When dry the pileus is soft to the touch. Gregarious, fragile. Very similar to A. corrugis, and there is a variety corrugated. Stevenson.
Spores ellipsoid, 13–14×7–8µ K.; 5×12µ W.G.S.; 7×3–3.5µ Massee; 14×8µ Morgan.
New York, Peck, Rep. 23; West Virginia, New Jersey, Pennsylvania, common, rich ground, June to October. McIlvaine.

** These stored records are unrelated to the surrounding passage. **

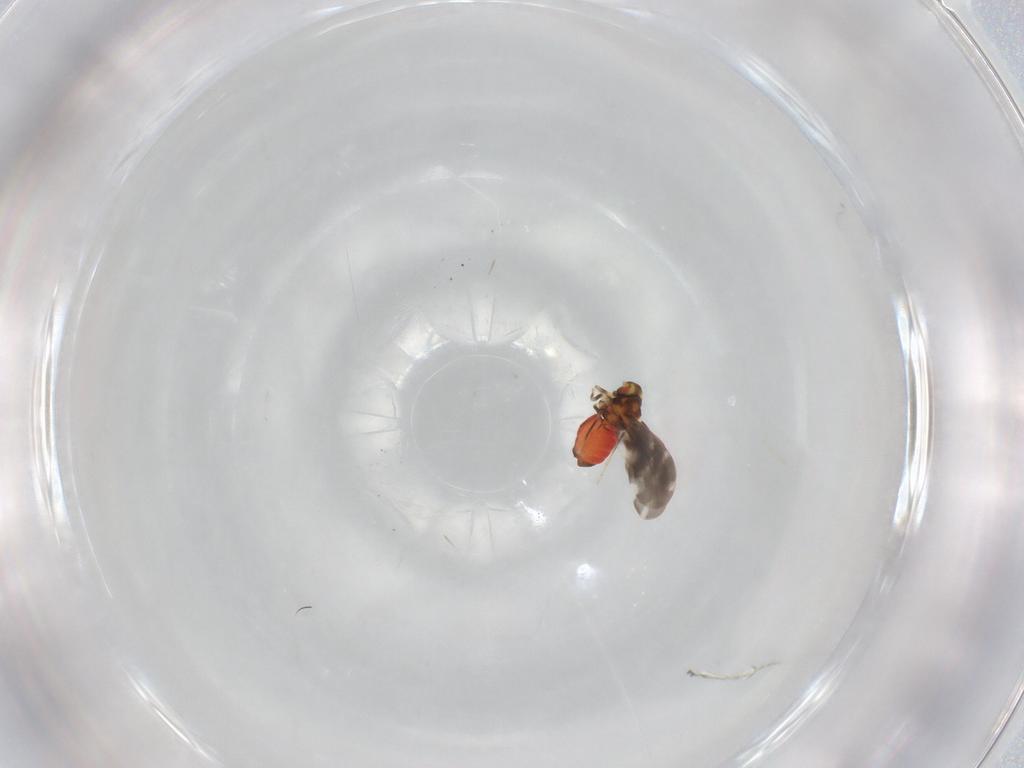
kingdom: Animalia
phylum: Arthropoda
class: Insecta
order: Hemiptera
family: Aleyrodidae
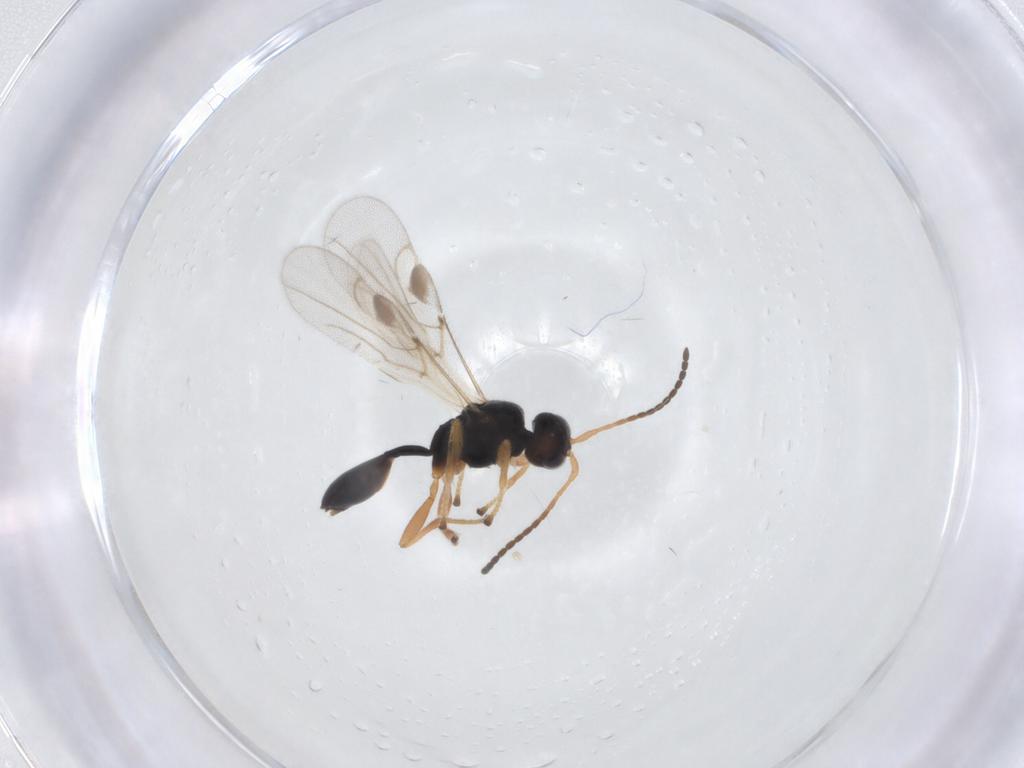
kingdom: Animalia
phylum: Arthropoda
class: Insecta
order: Hymenoptera
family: Braconidae
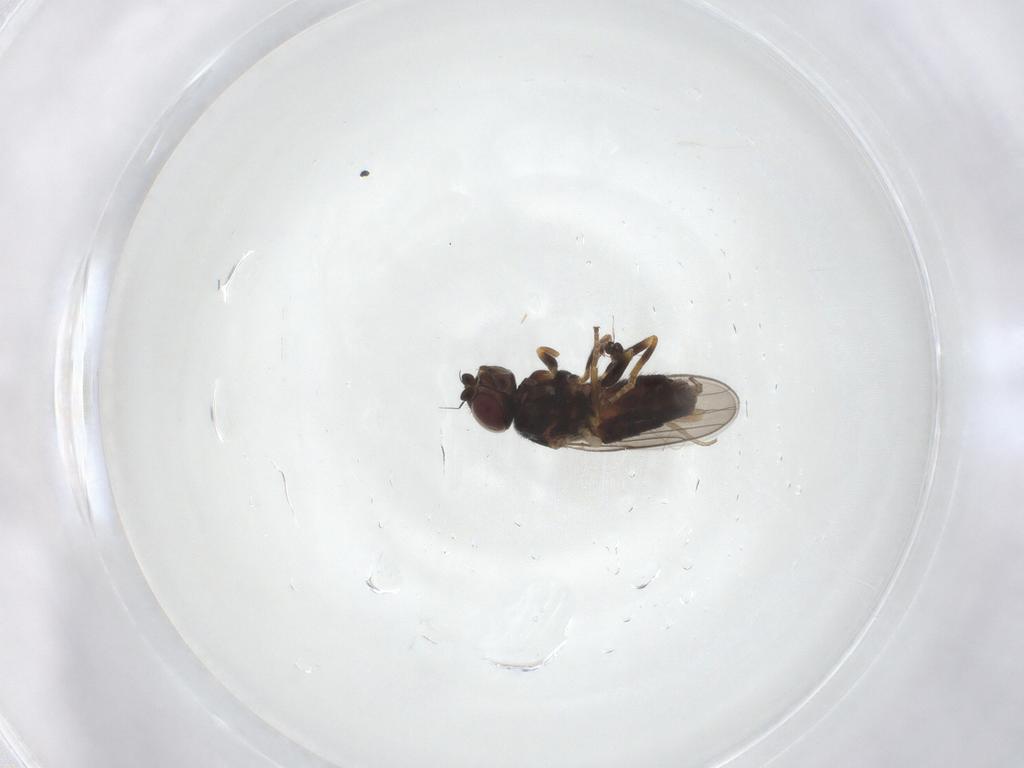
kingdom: Animalia
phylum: Arthropoda
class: Insecta
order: Diptera
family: Chloropidae
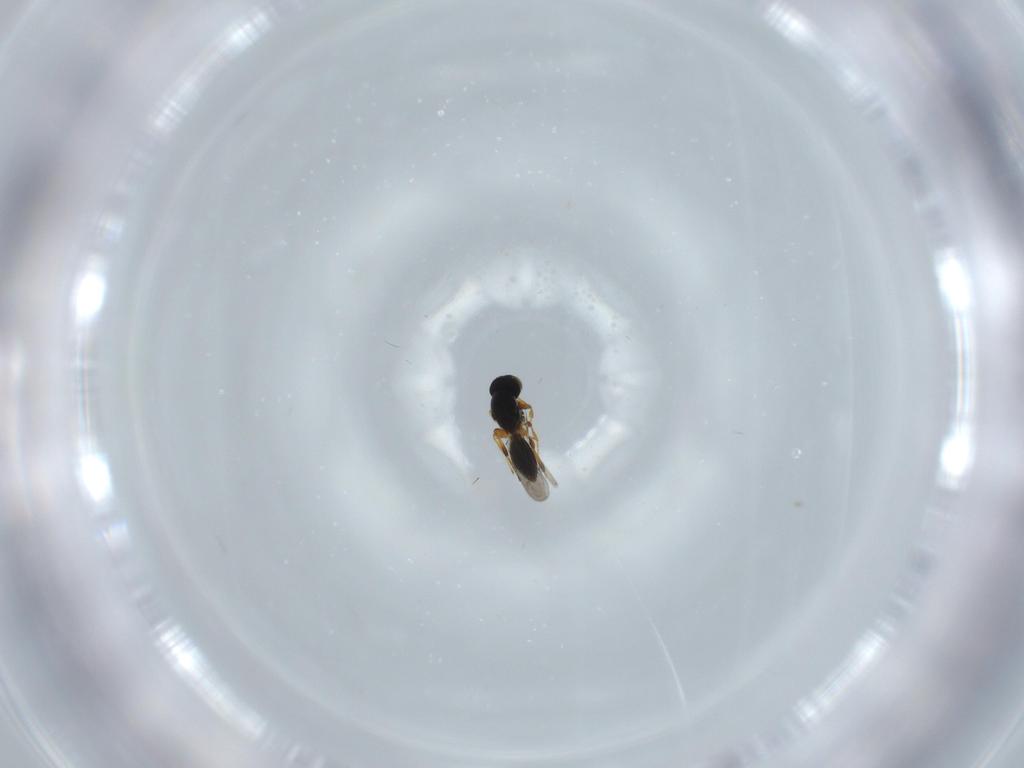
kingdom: Animalia
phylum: Arthropoda
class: Insecta
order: Hymenoptera
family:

A common and beautiful fungus, growing in patches on rich ground. It is decidedly prim. Its conical cap is regular as an extinguisher. It pays to gather it for flavoring other species. I have not seen the corrugated form mentioned by Fries. P. graciloides Pk. lacks the rosy-edged gills; gills are whitish.
Psathyrella graciloides.
P. graciloi´des Pk.—slender. Pileus thin, conical or bell-shaped, glabrous, hygrophanous, brown and striatulate when moist, whitish and subrugulose when dry. Lamellæ ascending, rather broad, subdistant, brown, becoming blackish-brown, the edge whitish. Stem long, straight, fragile, hollow, smooth, white. Spores blackish, elliptical, 15–16.5×8–8.5µ.
Plant gregarious, 4–6 in. high. Pileus 1 in. broad. Stem 1 line thick.
Ground in an old dooryard. Maryland. September.